● **Dataset excerpt**
------------

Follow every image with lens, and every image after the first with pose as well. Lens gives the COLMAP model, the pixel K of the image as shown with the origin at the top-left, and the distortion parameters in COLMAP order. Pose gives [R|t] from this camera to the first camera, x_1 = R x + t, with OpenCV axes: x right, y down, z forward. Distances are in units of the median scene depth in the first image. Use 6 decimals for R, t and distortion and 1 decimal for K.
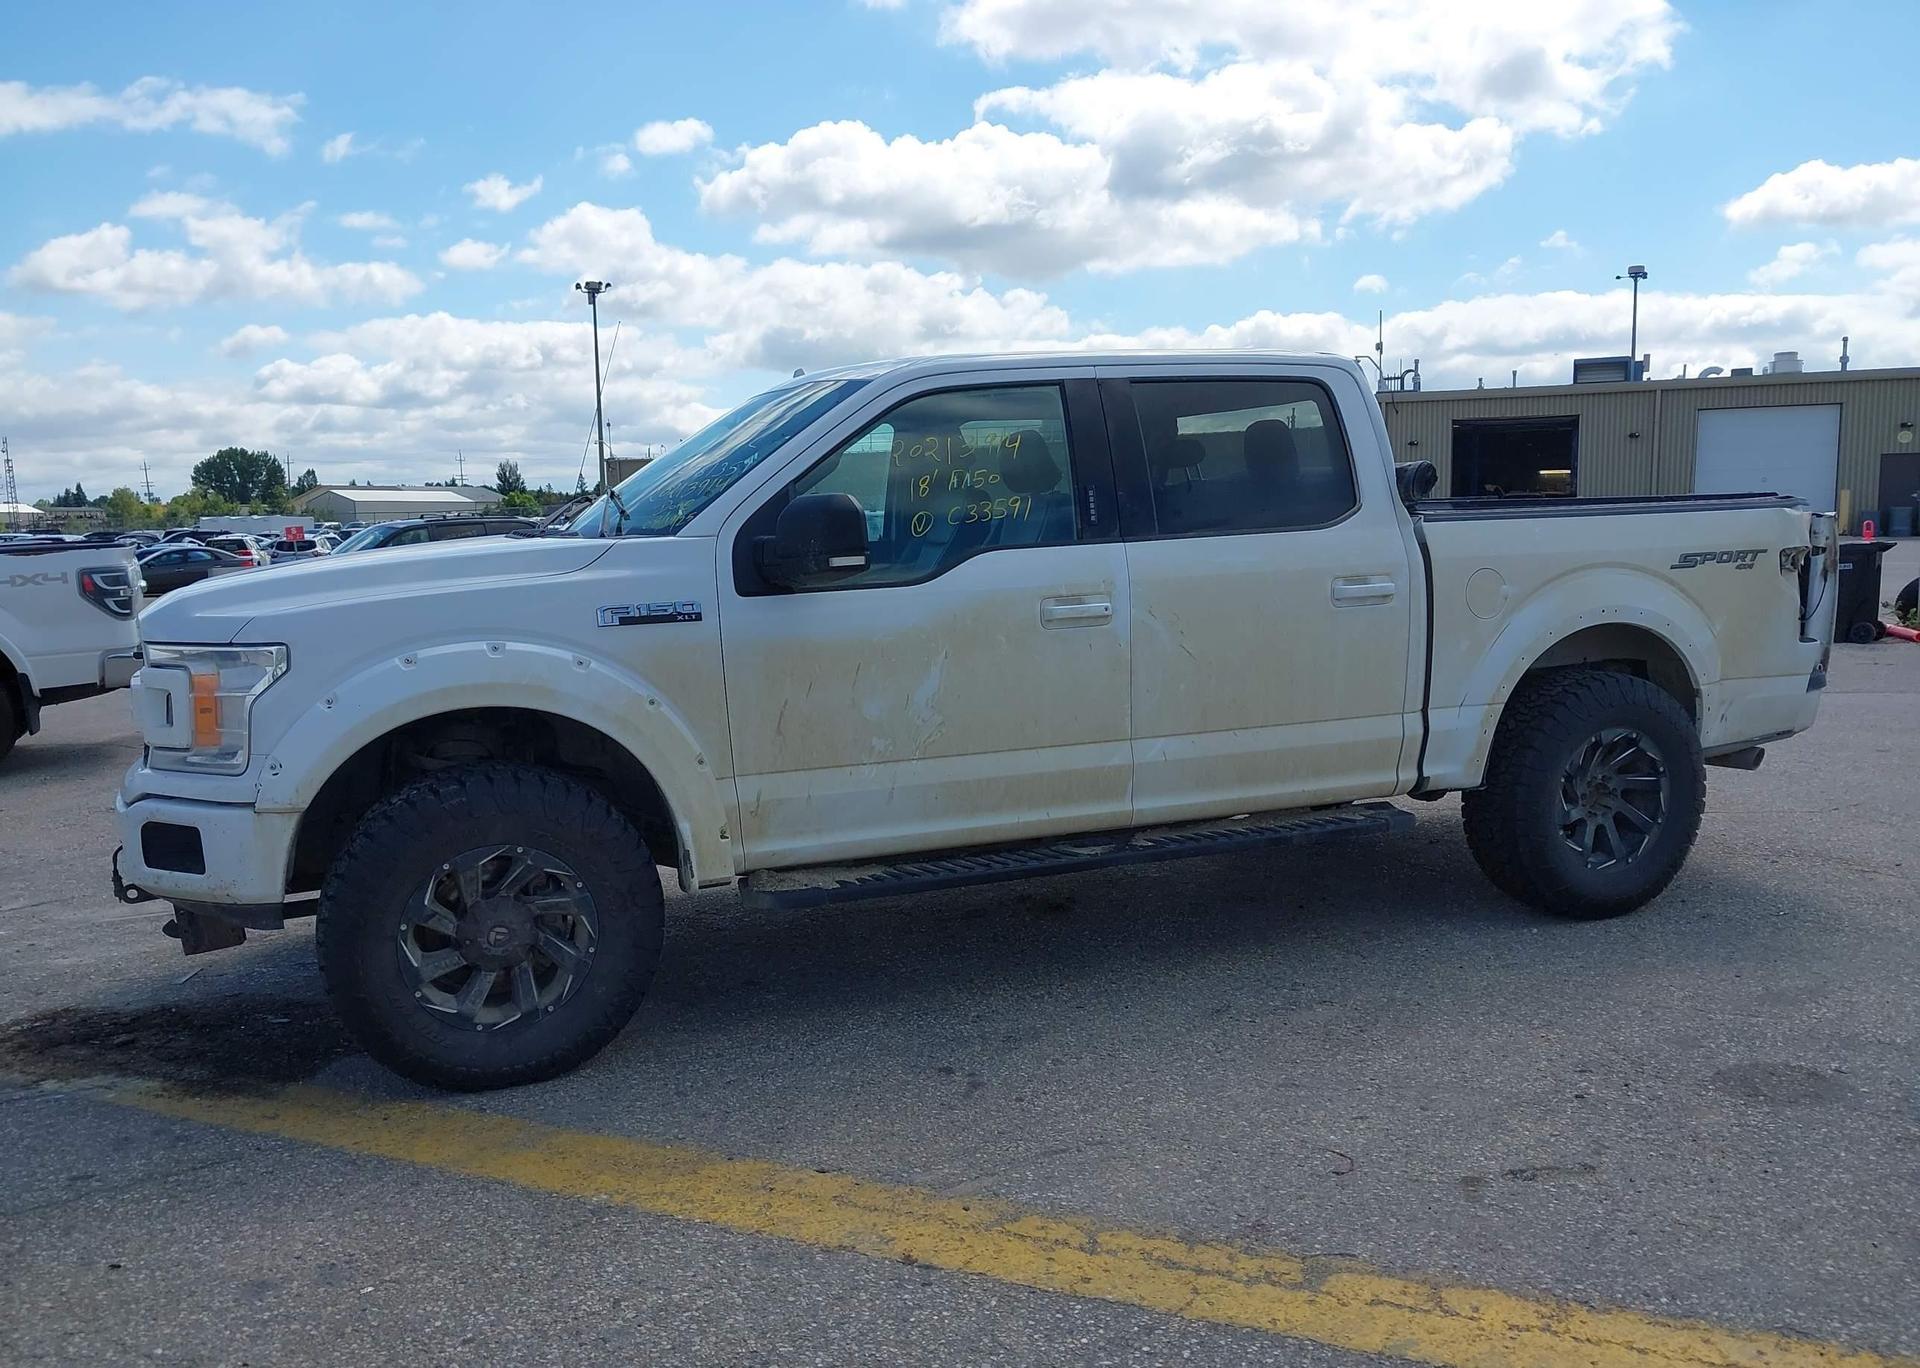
lens RADIAL K [[1517.1, 0, 961.9], [0, 1517.1, 688.5], [0, 0, 1]] dist [0.027043, -0.039218]
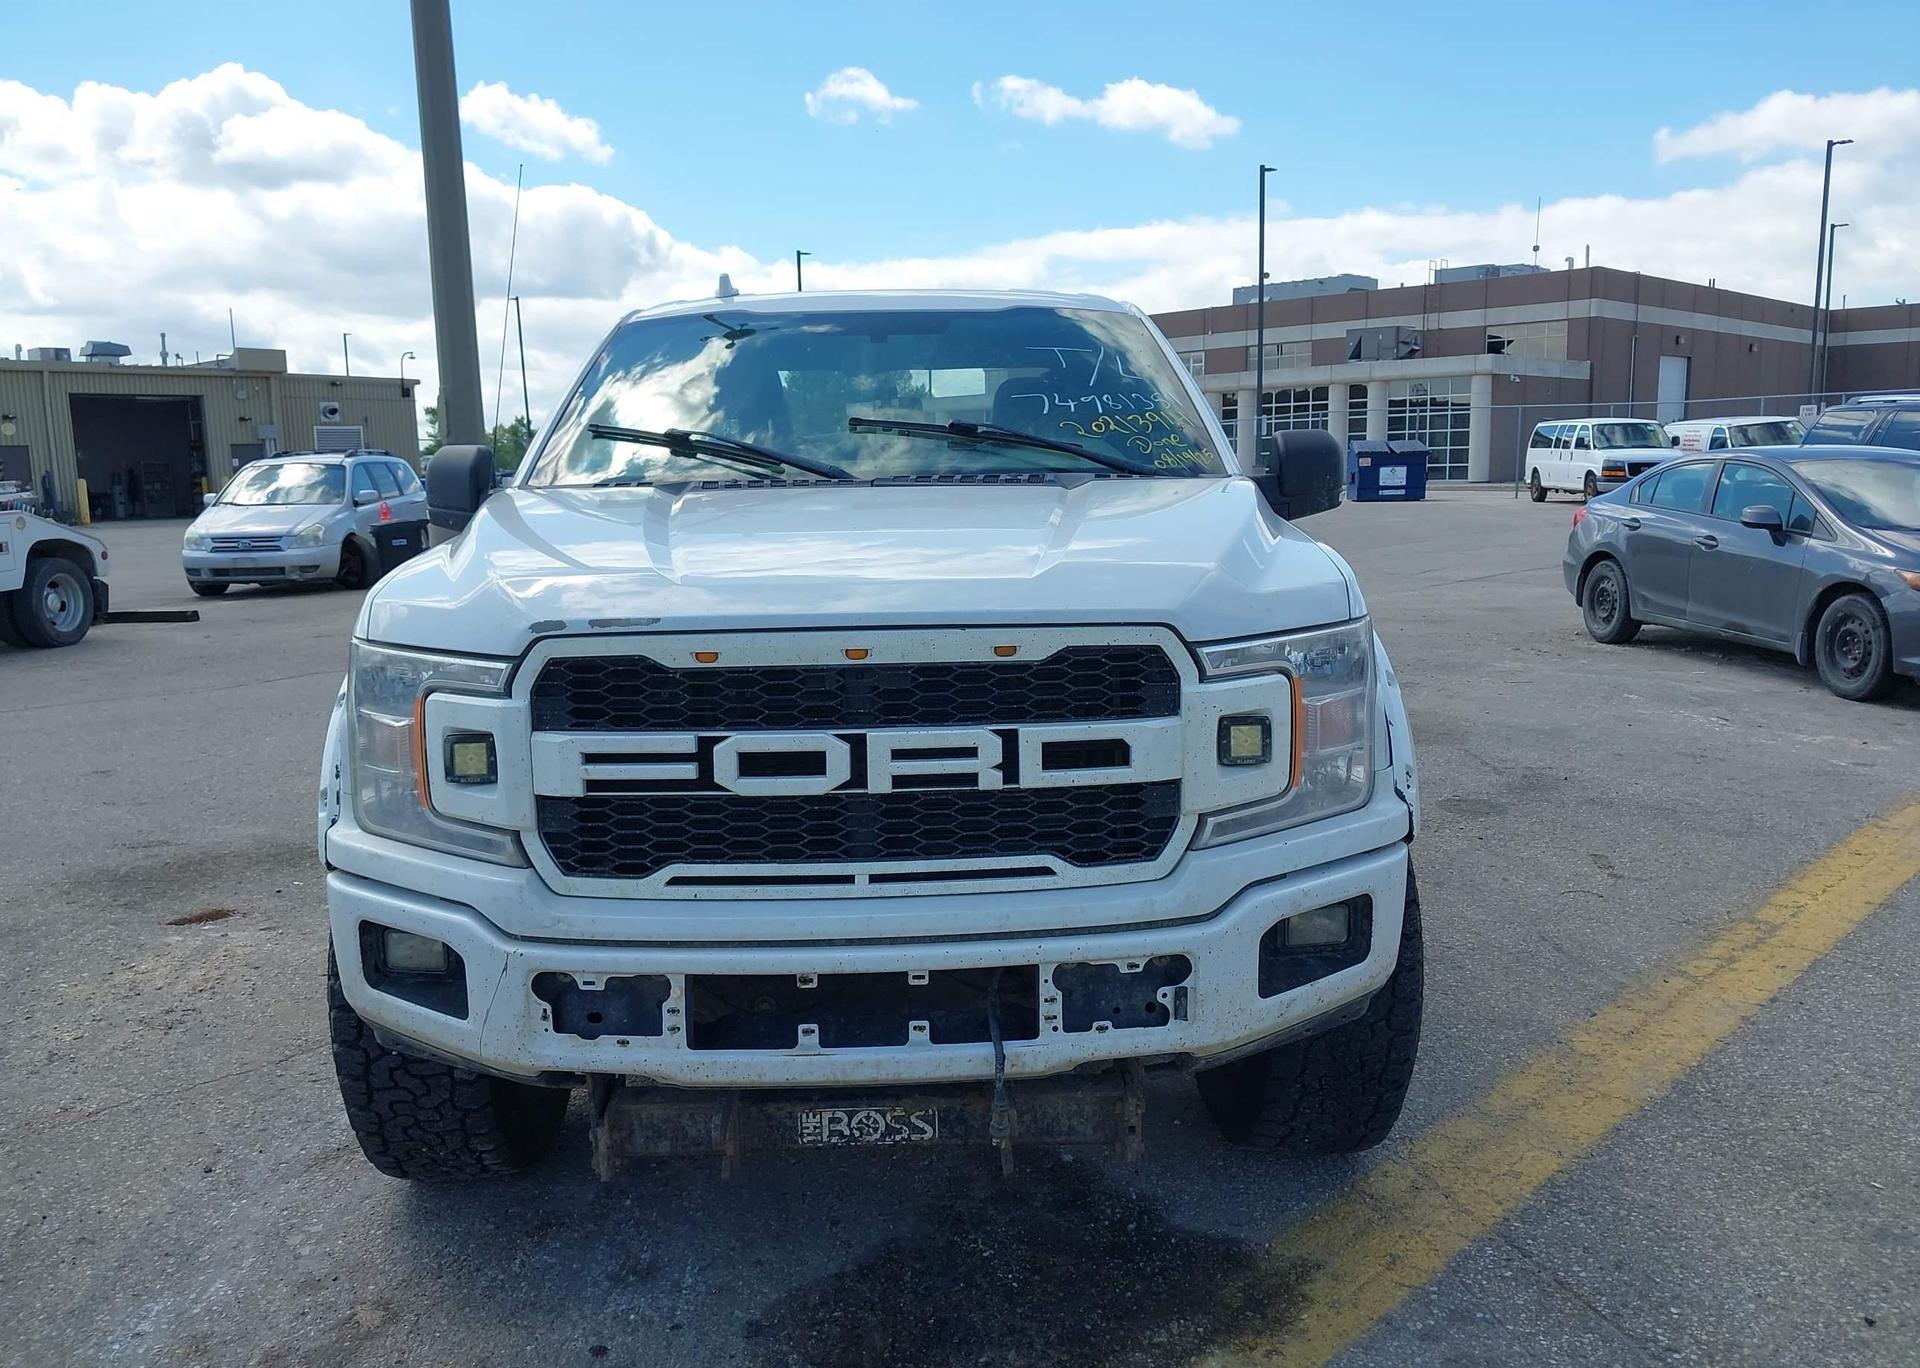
lens RADIAL K [[1517.1, 0, 944.5], [0, 1517.1, 675.9], [0, 0, 1]] dist [0.027043, -0.039218]
pose [[0.351053, -0.115947, 0.929149, -1.025227], [0.122308, 0.989480, 0.077264, -0.069001], [-0.928333, 0.086518, 0.361542, 0.792765]]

------------

The answer should contain all the material above, copied exactly, and no images.

Follow every image with lens, and every image after the first with pose as well. Lens gives the COLMAP model, the pixel K of the image as shown with the origin at the top-left, and the distortion parameters in COLMAP order. Pose gives [R|t] from this camera to the first camera, x_1 = R x + t, with OpenCV axes: x right, y down, z forward. Distances are in units of the median scene depth in the first image. Use 6 decimals for R, t and distortion and 1 decimal for K.
lens RADIAL K [[1517.1, 0, 961.9], [0, 1517.1, 688.5], [0, 0, 1]] dist [0.027043, -0.039218]
lens RADIAL K [[1517.1, 0, 944.5], [0, 1517.1, 675.9], [0, 0, 1]] dist [0.027043, -0.039218]
pose [[0.351053, -0.115947, 0.929149, -1.025227], [0.122308, 0.989480, 0.077264, -0.069001], [-0.928333, 0.086518, 0.361542, 0.792765]]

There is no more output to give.